◆ Stored records:
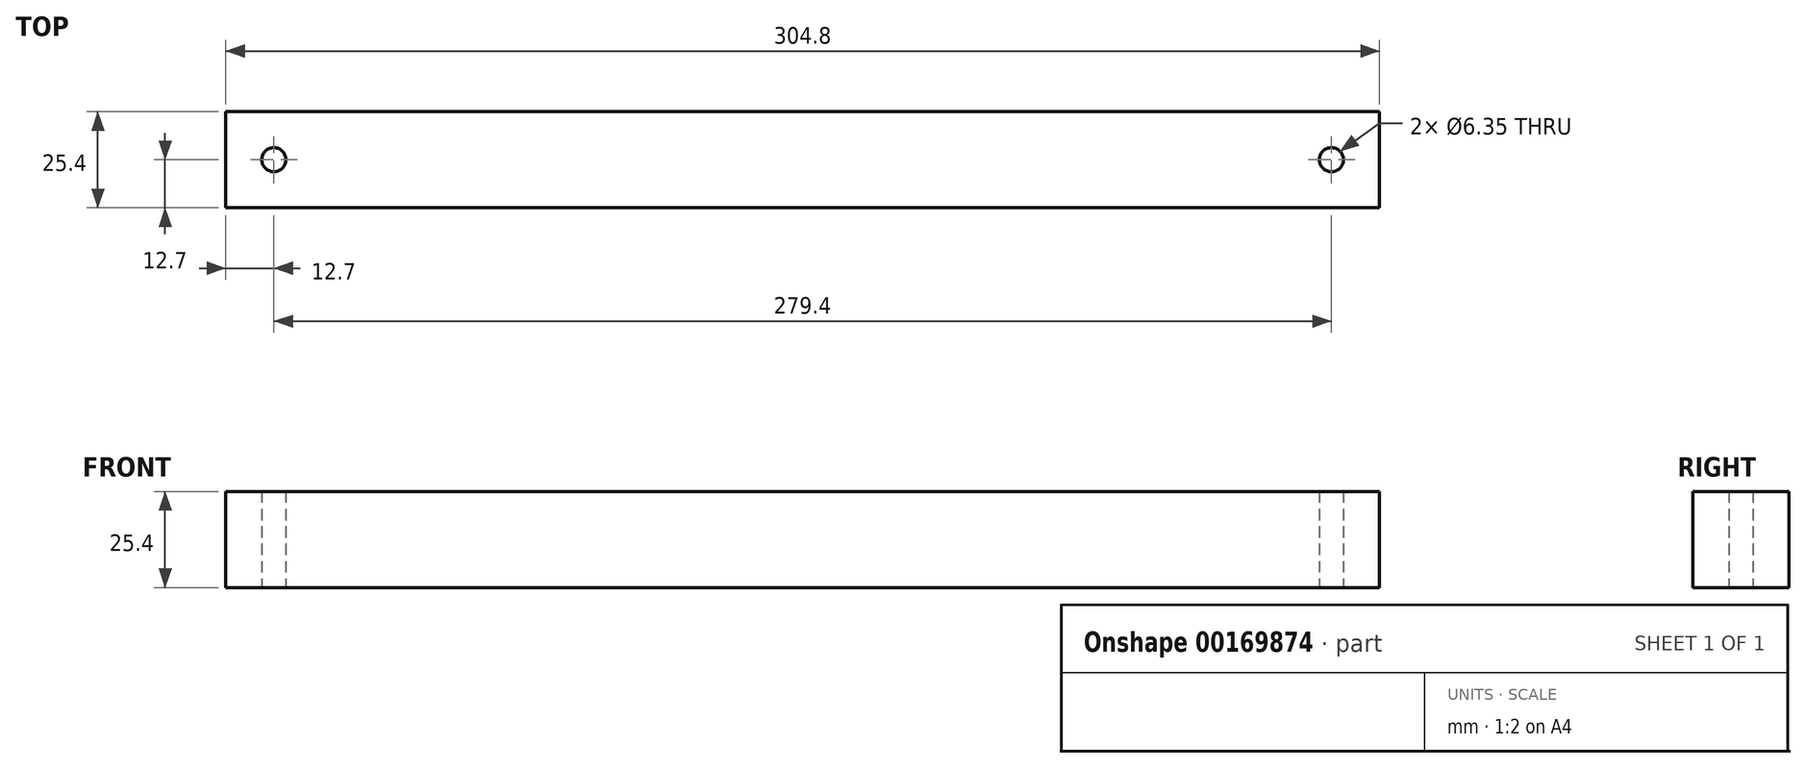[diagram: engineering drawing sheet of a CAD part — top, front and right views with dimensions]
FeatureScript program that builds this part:
annotation { "Feature Type Name" : "Feature", "Feature Type Description" : "" }
export const myFeature = defineFeature(function(context is Context, id is Id, definition is map)
    precondition{}
    {
        {
            var Q0;
            Q0=qCreatedBy(makeId("Top.planeOp"),FACE);
            var sketch = newSketch(context, id + "F0", { "sketchPlane" : qUnion([Q0])});
            skLineSegment(sketch, "E0.bottom", {"start": v(0, 0) * mm, "end": v(-304.8, 0) * mm});
            skLineSegment(sketch, "E0.top", {"start": v(0, 25.4) * mm, "end": v(-304.8, 25.4) * mm});
            skLineSegment(sketch, "E0.left", {"start": v(0, 0) * mm, "end": v(0, 25.4) * mm});
            skLineSegment(sketch, "E0.right", {"start": v(-304.8, 0) * mm, "end": v(-304.8, 25.4) * mm});
            skLineSegment(sketch, "E1", {"start": v(-304.8, 12.7) * mm, "end": v(0, 12.7) * mm, "construction": true});
            skLineSegment(sketch, "E2", {"start": v(-152.4, 12.7) * mm, "end": v(-152.4, 25.4) * mm, "construction": true});
            skCircle(sketch, "E3", {"center": v(-292.1, 12.7) * mm, "radius": 3.18 * mm});
            skCircle(sketch, "E4.MirrorC", {"center": v(-12.7, 12.7) * mm, "radius": 3.18 * mm});
            skSolve(sketch);
        }
        {
            var Q0;
            Q0 = qSketchRegion(id + "F0", true);
            extrude(context, id + "F1", {"entities" : qUnion([Q0]), "depth" : 25.4 * mm});
        }
    });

◆ Exercise instructions:
Count the lines in the records that contain the string "center", and give only the number.

◆ Exercise result:
2